Speaker

Joshua Gilbertn

Mr. Joshua Gilbert
PhD Candidate
Harvard Graduate School of Education

Joshua Gilbert is a PhD candidate in Education Policy and Program Evaluation at the Harvard Graduate School of Education, where he works with James Kim and Luke Miratrix. His research interests include the intersection of causal inference and psychometric methods. He (already) has over twenty peer-reviewed publications in journals such as Developmental Psychology, Journal of Educational Psychology, Journal of Educational and Behavioral Statistics, Behavior Research Methods, Psychological Methods, with a current h-index of 13. He has also curated a collection of over 100 item-level datasets from randomized control trials available via the Item Response Warehouse, and hosted workshops on how to conceptualize and analyze item-level effects. In 2025, he was awarded a prestigious 2025 Spencer / NAEd dissertation fellowship.

Title

Estimating Heterogeneous Treatment Effects with Item-Level data: Insights from Item Response Theory

Abstract

Analyses of heterogeneous treatment effects (HTE) are common in applied causal inference research. However, when outcomes are latent variables assessed via psychometric instruments such as educational tests, standard methods ignore the potential HTE that may exist among the individual items of the outcome measure. Failing to account for “item-level” HTE (IL-HTE) can lead to both underestimated standard errors and identification challenges in the estimation of treatment-by-covariate interaction effects. We demonstrate how Item Response Theory (IRT) models that estimate a treatment effect for each assessment item can both address these challenges and provide new insights into HTE generally. This study articulates the theoretical rationale for the IL-HTE model and demonstrates its practical value using 75 datasets from 48 randomized controlled trials containing 5.8 million item responses in economics, education, and health research.
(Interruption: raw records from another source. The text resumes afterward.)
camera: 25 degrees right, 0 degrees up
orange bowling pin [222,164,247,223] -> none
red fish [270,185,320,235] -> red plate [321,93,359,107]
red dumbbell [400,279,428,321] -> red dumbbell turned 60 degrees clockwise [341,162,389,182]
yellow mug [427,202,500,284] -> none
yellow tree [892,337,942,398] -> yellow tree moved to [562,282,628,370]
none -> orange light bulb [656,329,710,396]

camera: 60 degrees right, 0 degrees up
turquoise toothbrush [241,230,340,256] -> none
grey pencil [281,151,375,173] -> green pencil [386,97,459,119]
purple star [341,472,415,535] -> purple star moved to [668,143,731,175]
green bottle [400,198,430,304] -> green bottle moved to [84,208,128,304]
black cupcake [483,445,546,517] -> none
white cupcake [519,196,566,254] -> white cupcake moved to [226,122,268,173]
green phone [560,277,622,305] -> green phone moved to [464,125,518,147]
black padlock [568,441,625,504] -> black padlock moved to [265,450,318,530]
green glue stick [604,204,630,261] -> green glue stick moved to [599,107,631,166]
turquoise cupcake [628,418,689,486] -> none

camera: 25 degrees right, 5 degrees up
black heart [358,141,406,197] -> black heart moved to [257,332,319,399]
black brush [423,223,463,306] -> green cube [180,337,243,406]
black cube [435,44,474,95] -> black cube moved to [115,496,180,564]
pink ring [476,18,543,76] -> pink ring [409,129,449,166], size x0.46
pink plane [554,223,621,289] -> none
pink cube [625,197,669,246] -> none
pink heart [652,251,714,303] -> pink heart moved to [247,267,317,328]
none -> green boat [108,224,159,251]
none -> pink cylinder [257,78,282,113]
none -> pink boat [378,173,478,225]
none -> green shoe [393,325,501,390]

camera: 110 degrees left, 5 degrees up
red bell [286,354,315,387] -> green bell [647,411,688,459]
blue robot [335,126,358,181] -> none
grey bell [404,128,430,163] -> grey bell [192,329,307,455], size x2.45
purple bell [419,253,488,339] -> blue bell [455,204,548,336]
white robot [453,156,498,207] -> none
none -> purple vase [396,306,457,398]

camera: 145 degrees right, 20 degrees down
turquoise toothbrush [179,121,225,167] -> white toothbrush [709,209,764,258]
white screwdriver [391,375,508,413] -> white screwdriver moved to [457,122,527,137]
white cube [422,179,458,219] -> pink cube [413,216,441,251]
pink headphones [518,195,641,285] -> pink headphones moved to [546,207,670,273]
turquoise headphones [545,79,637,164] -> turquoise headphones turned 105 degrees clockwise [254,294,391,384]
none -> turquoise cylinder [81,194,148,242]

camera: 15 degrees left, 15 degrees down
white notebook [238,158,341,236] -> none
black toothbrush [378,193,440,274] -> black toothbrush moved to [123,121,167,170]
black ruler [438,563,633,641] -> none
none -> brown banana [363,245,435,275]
Our results show that the IL-HTE model reveals item-level variation masked by single-number scores, provides more meaningful standard errors in many settings, allows for estimates of the generalizability of causal effects to untested items, resolves identification problems in the estimation of interaction effects, and provides estimates of standardized treatment effect sizes corrected for attenuation due to measurement error.